Sunday, April 06, 2008

A Curiously Weak Radio

This week I was listening to the Make podcast and got an idea for a new project... the Altoids foxhole radio.



For those of you (most, I suspect) who don’t know what a foxhole radio is, it’s a homemade radio made famous by American GIs in World War II. In 1941 at Anzio, troops were forbidden to have radios, as the Germans had equipment that could detect the oscillator signal of commercial receivers. Someone cobbled together a radio out of scavenged wire, a pencil, a razor blade and a shitload of ingenuity.

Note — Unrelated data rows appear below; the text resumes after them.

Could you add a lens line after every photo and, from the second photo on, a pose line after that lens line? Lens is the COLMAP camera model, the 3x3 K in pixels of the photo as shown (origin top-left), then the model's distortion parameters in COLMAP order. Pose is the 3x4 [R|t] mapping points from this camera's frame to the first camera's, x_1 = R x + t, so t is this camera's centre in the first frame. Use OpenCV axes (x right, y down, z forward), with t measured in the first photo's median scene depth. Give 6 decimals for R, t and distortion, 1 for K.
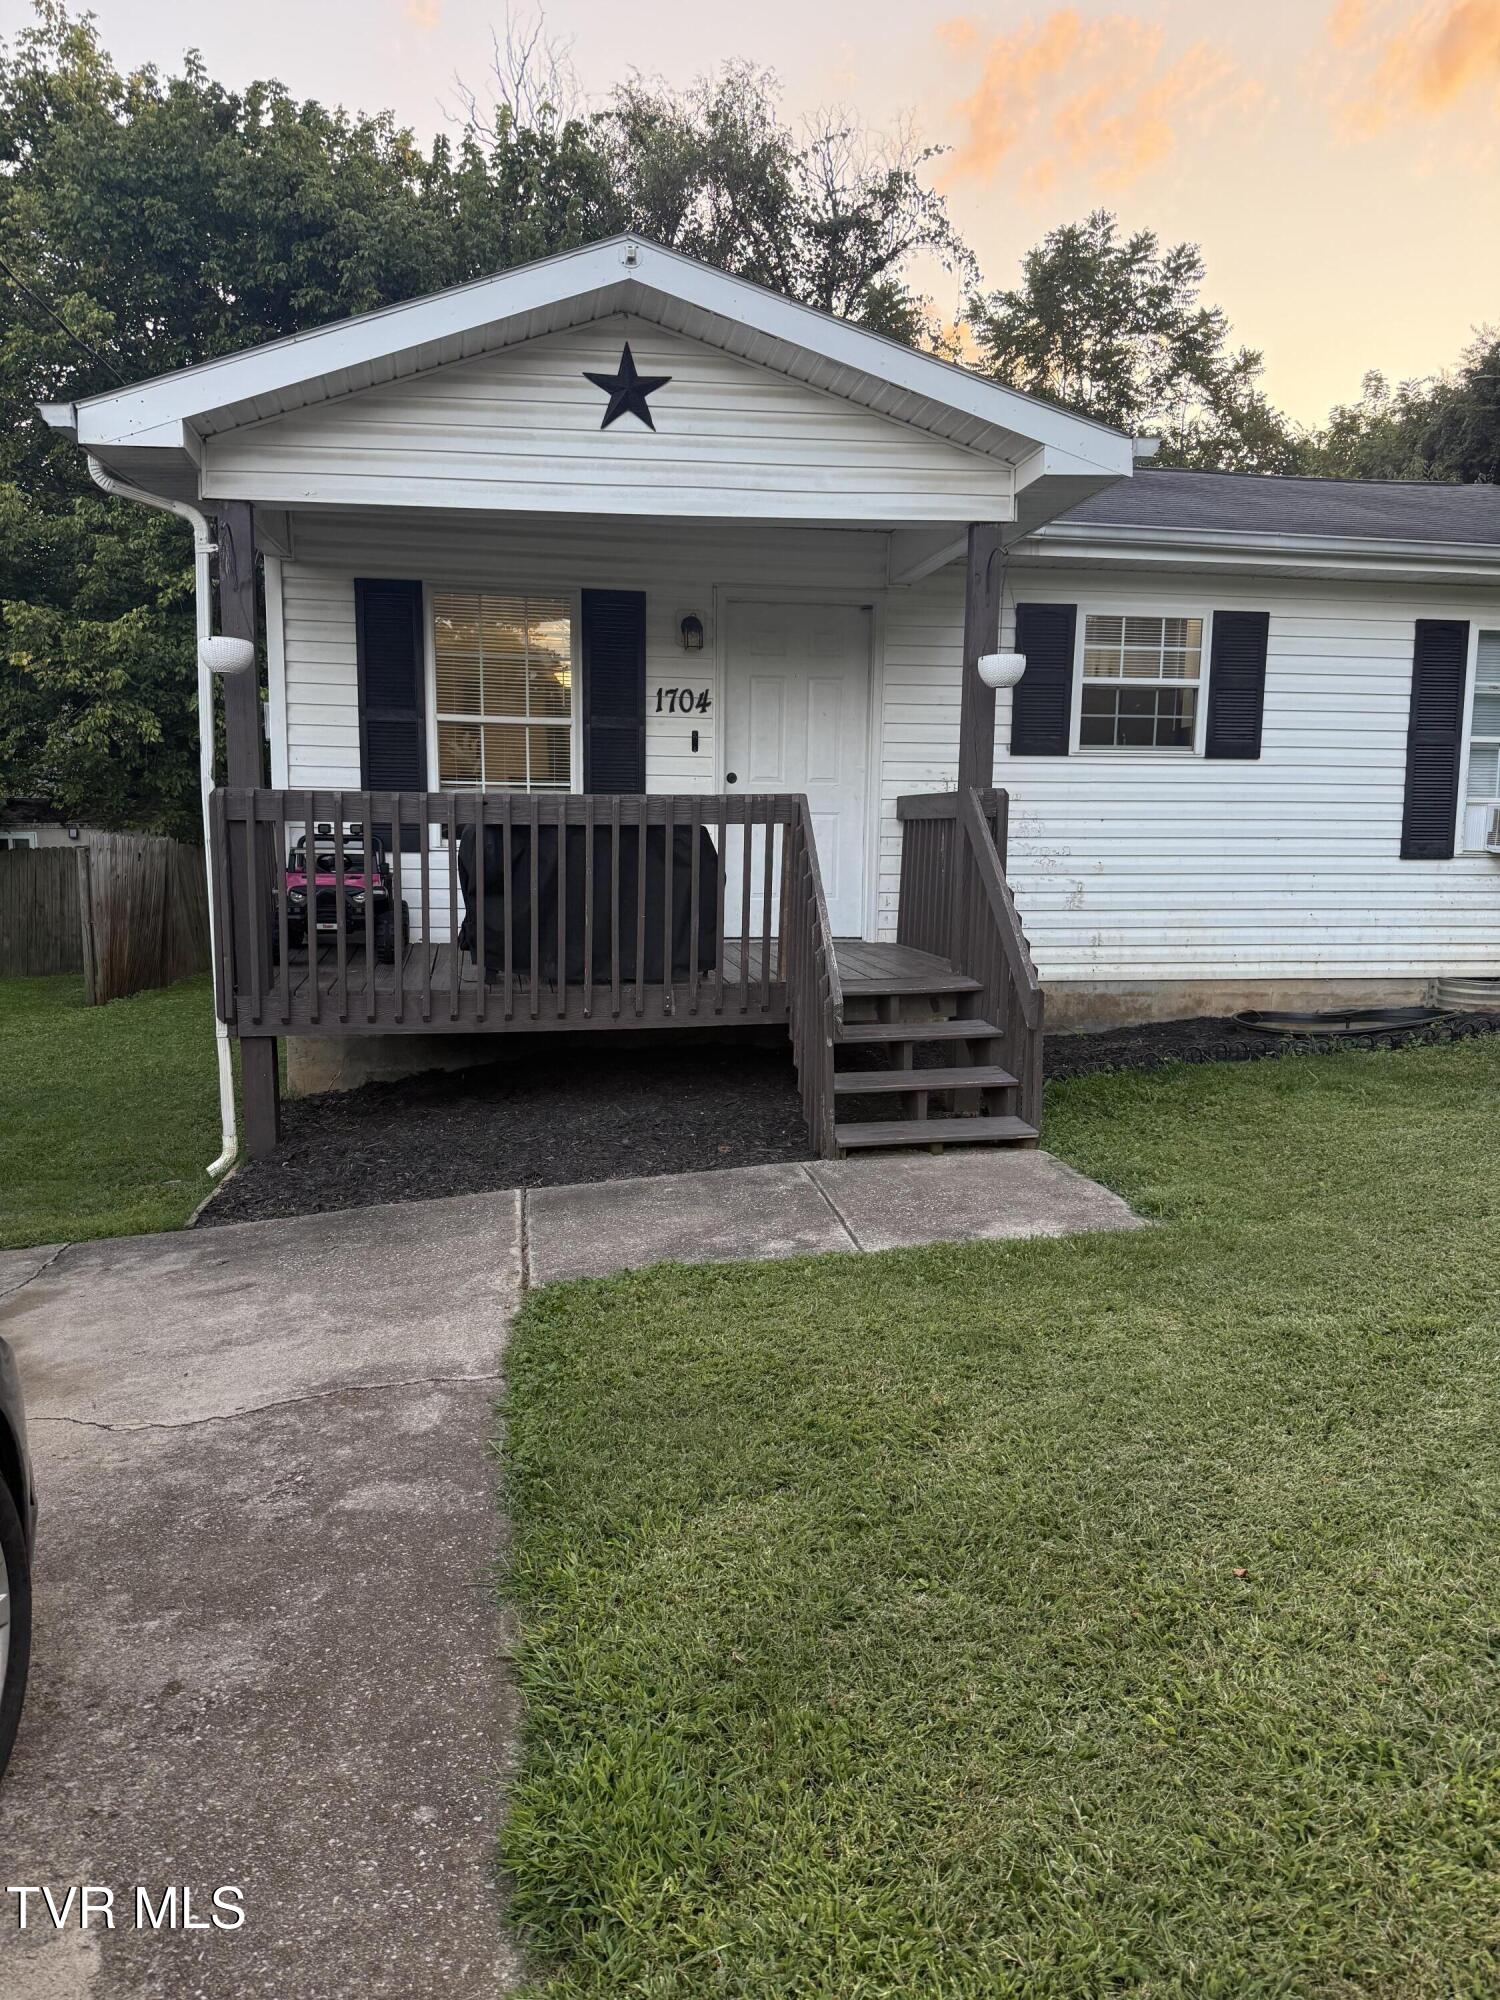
lens RADIAL K [[1378.1, 0, 735.2], [0, 1378.1, 991.8], [0, 0, 1]] dist [0.141190, -0.235411]
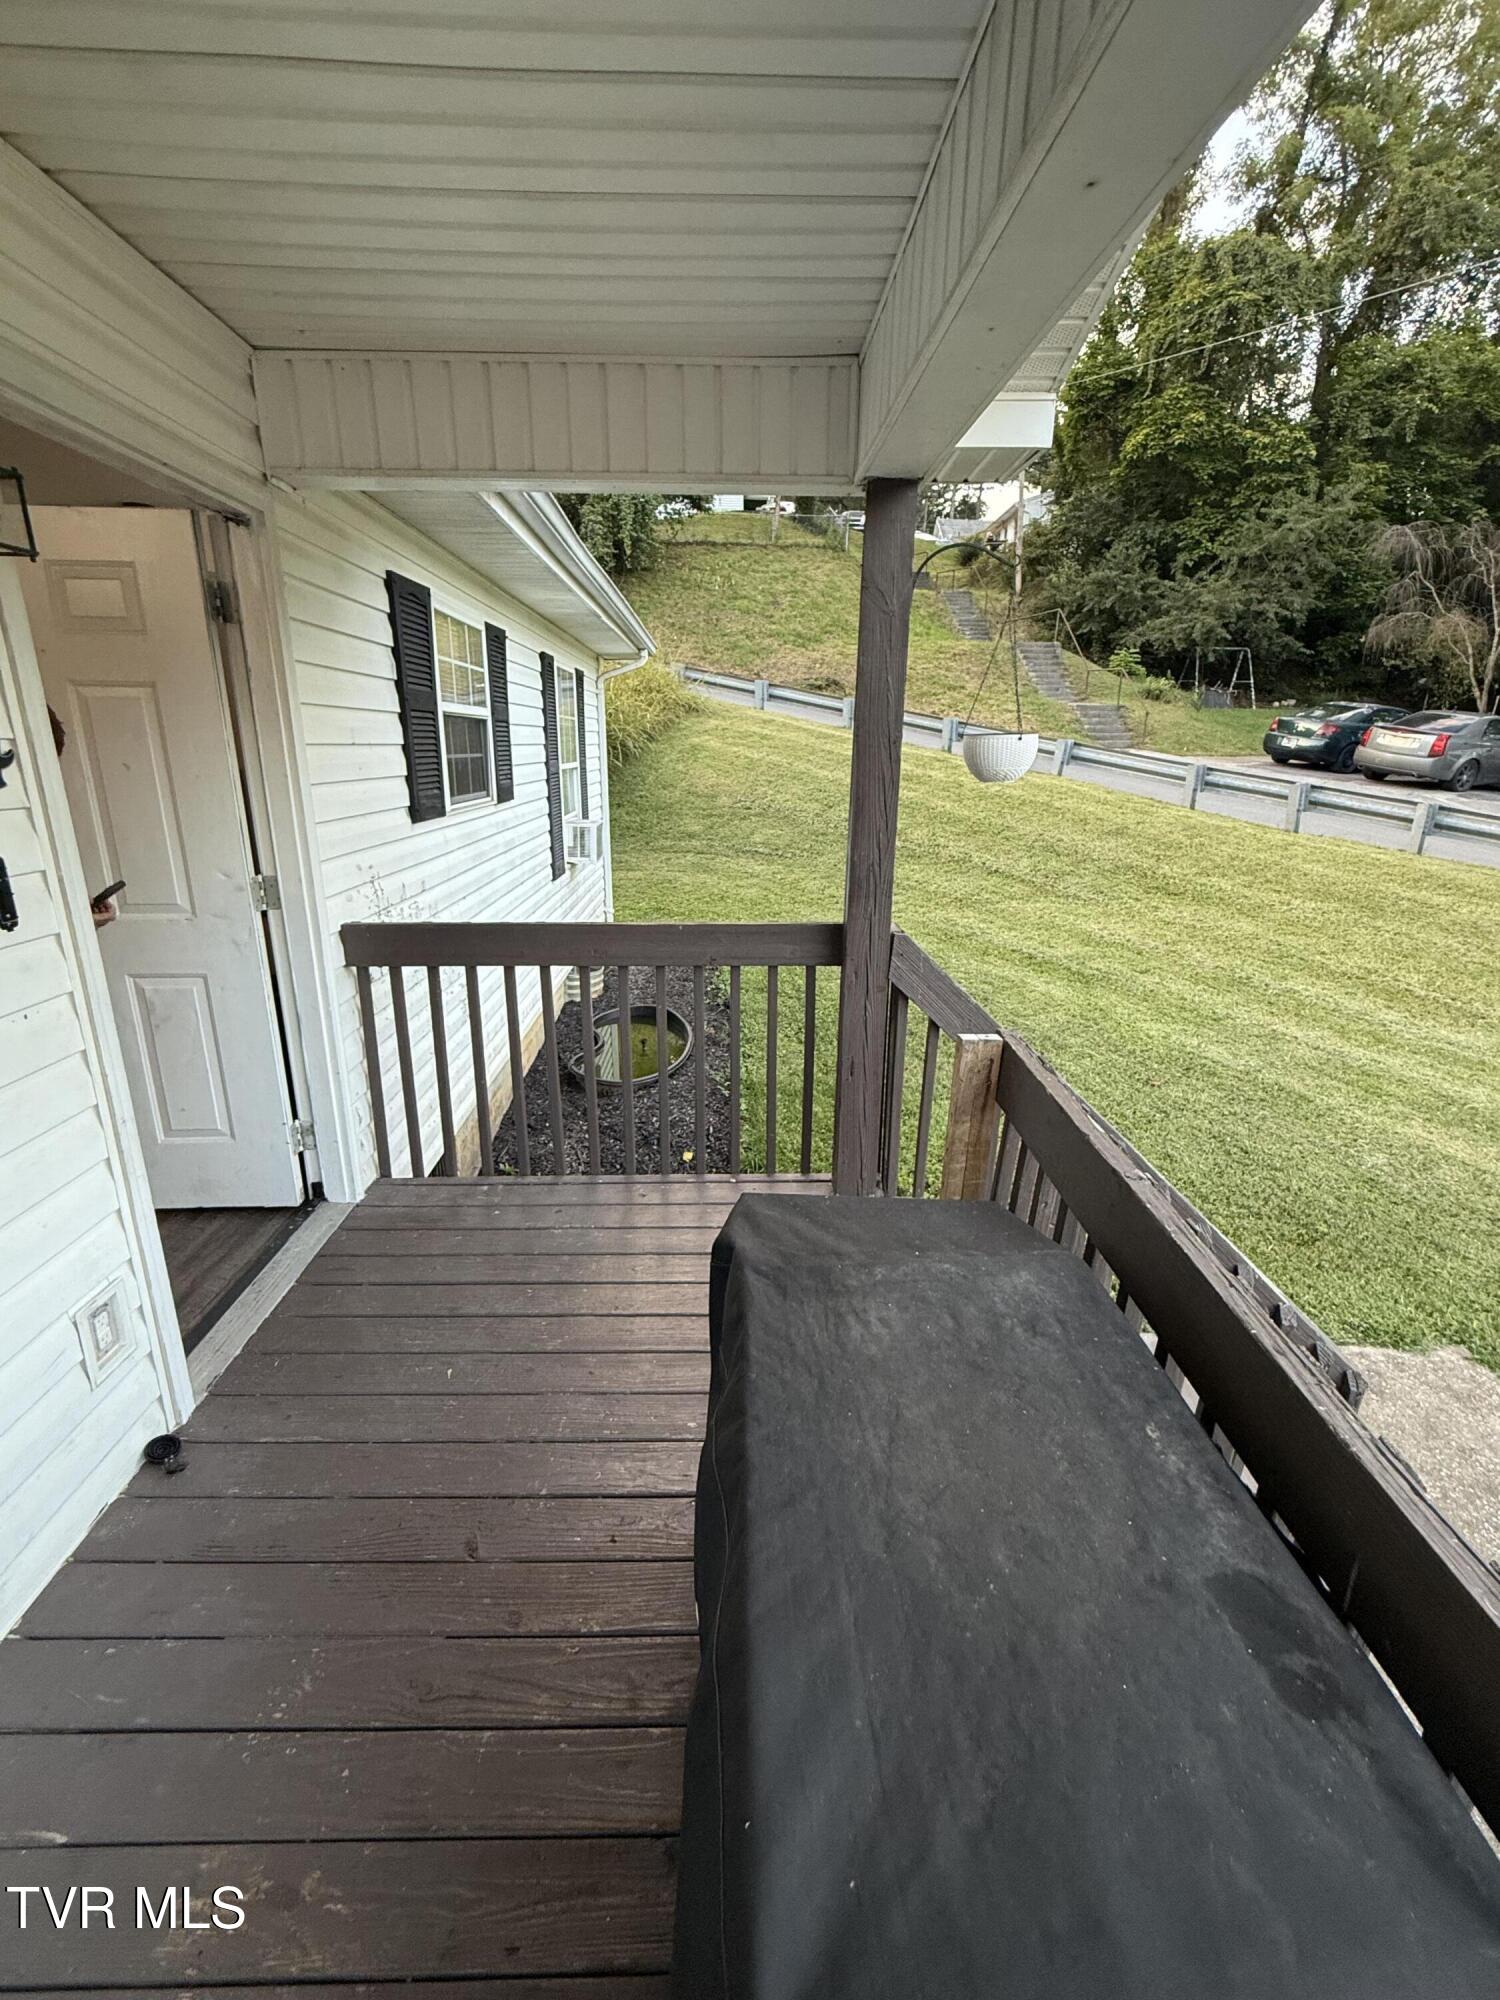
lens RADIAL K [[865.6, 0, 750.0], [0, 865.6, 1000.0], [0, 0, 1]] dist [-0.000070, 0.000126]
pose [[0.133259, -0.289388, 0.947890, -0.175712], [0.115241, 0.954457, 0.275192, -0.185624], [-0.984358, 0.072564, 0.160540, 0.797037]]
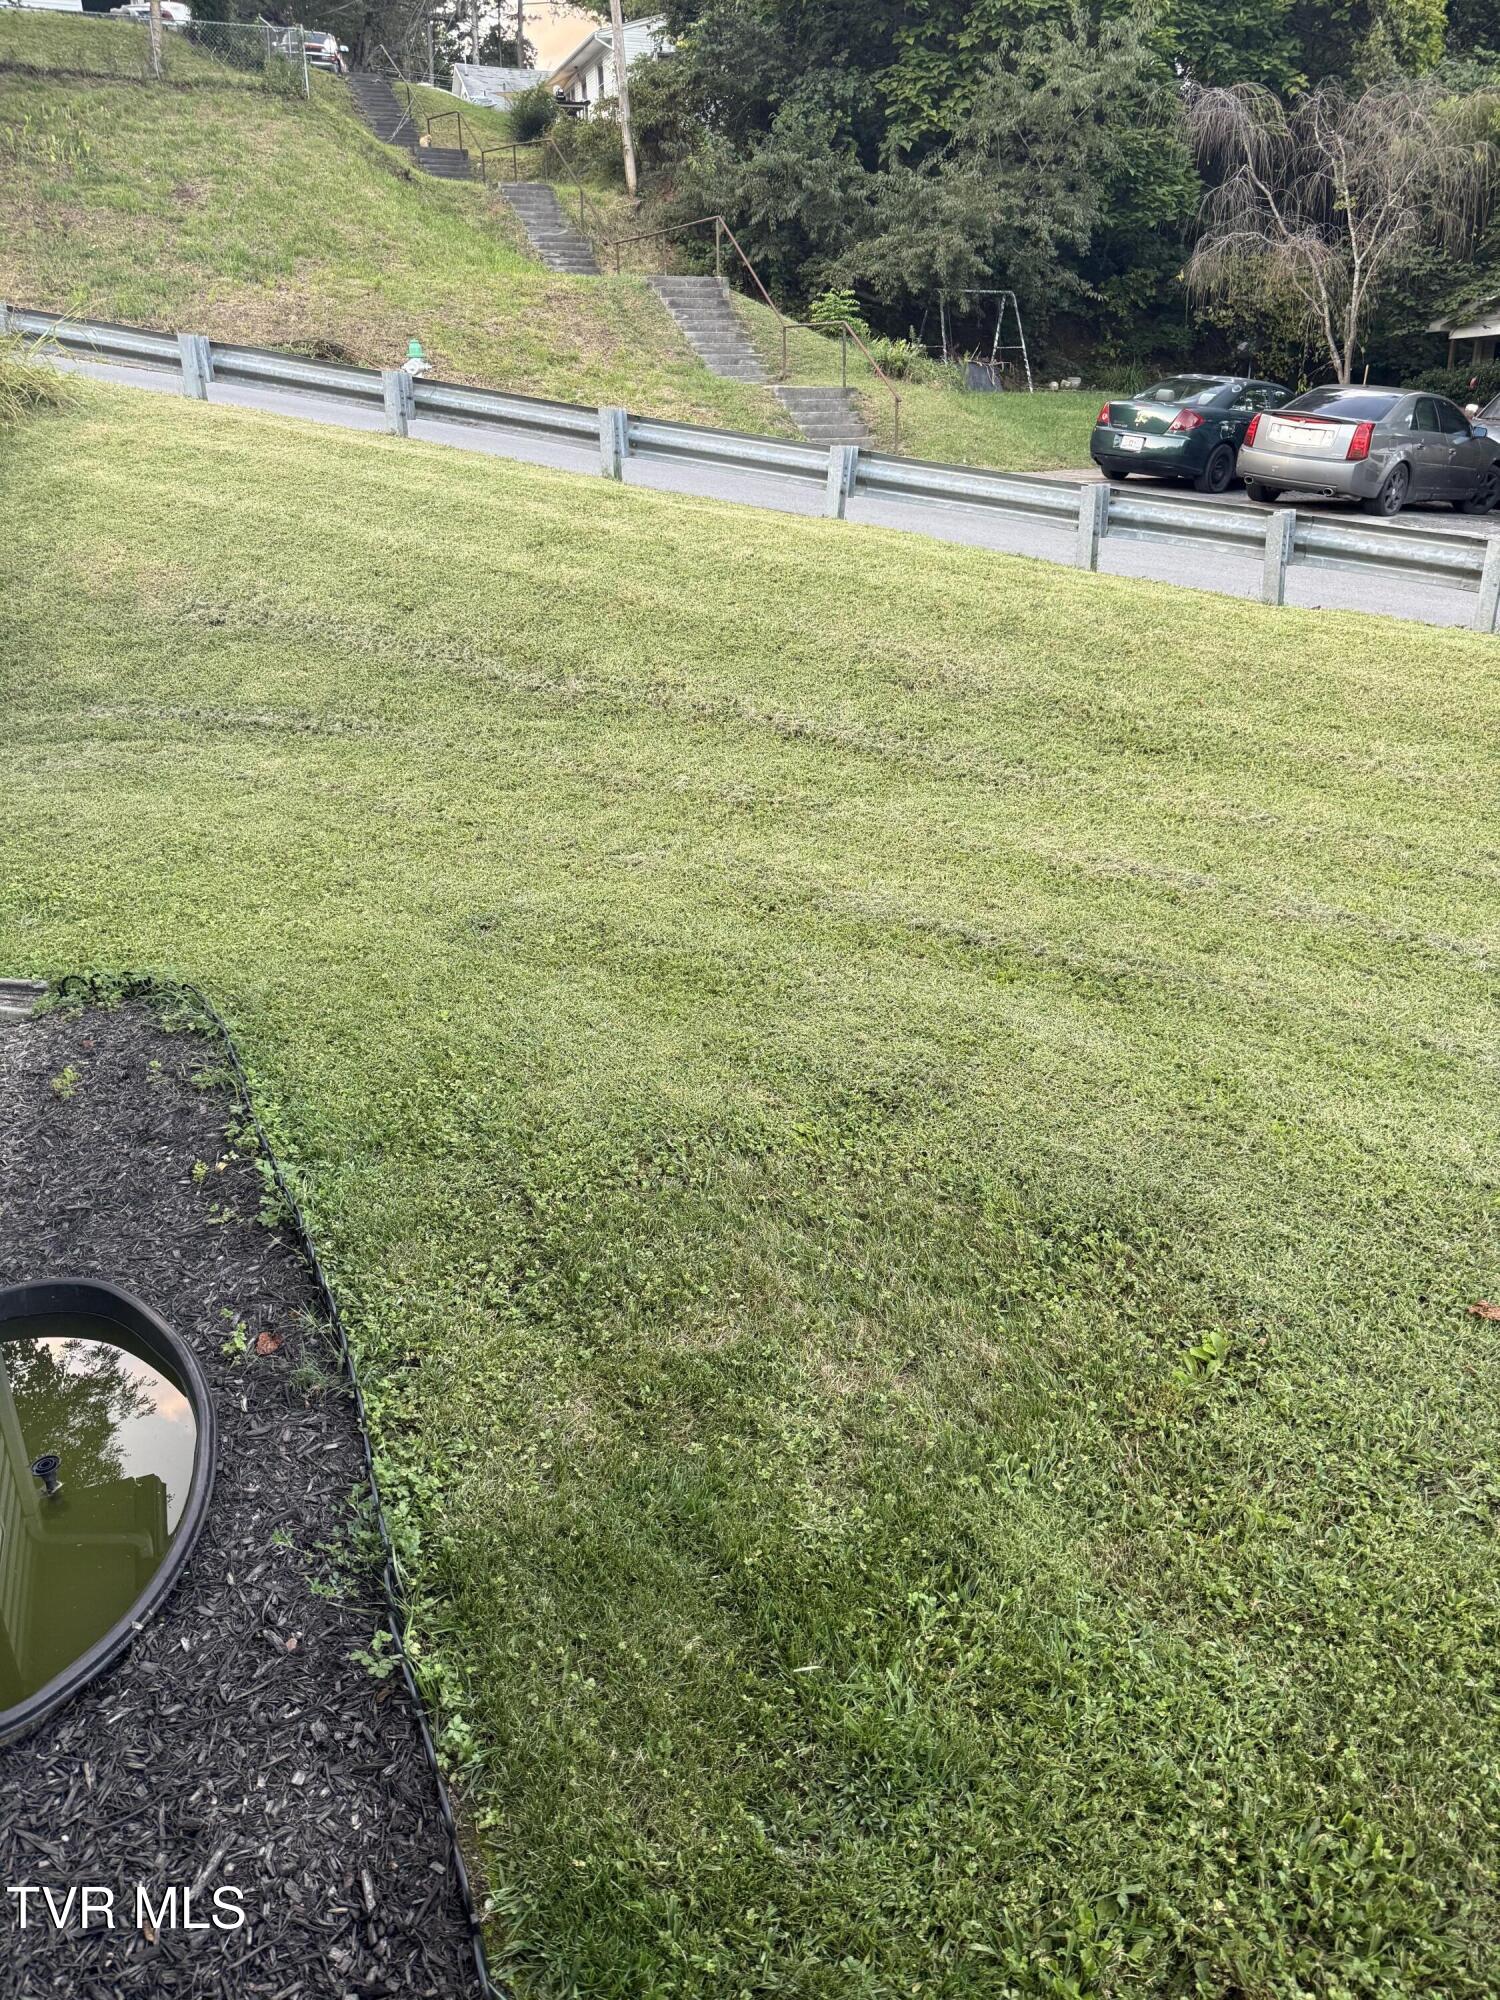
lens RADIAL K [[1403.9, 0, 750.0], [0, 1403.9, 1000.0], [0, 0, 1]] dist [0.006384, -0.007910]
pose [[-0.234233, -0.350280, 0.906884, 0.138621], [0.139328, 0.911110, 0.387899, -0.187717], [-0.962145, 0.217213, -0.164608, 0.858071]]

The idea spread up and down the beachhead and soon many were listening to whatever passed for Opie and Anthony back in the day. This is what they looked like:

Foxhole radio

And in action:








I thought a foxhole radio would be an easy, fun project that I could tart up a bit. Looking beside me in my car, I saw an Altoids tin and figured that an Altoids hack coupled with an old skool foxhole radio and sprinkled with a dash of steampunk would be right up my alley.

The plan:

1. Wrap the tin in black or red leather embossed or tooled.
2. Varnished cherry wood dowel to wrap the coil around.
3. Obligatory brass.
4. Marbled paper inset into the lid.

My goal is a turn of the century iPod. Best of all... no batteries.

I’m getting supplies today and will post my progress or lack thereof.

3 comments:

Beaner said...

soooo......did you ever do it?

details man...details....

Joey B said...

A. Who are you and how did you get here? Details, man!

B. No.... I couldn't get it to work small enough to fit in the tin.

Anonymous said...

I did it. Check out Make magazine blog. I only get the mid to upper AM band, but a true crystal radio with no modern diode. I did find a teeny 2000 ohm earphone to fit/store inside.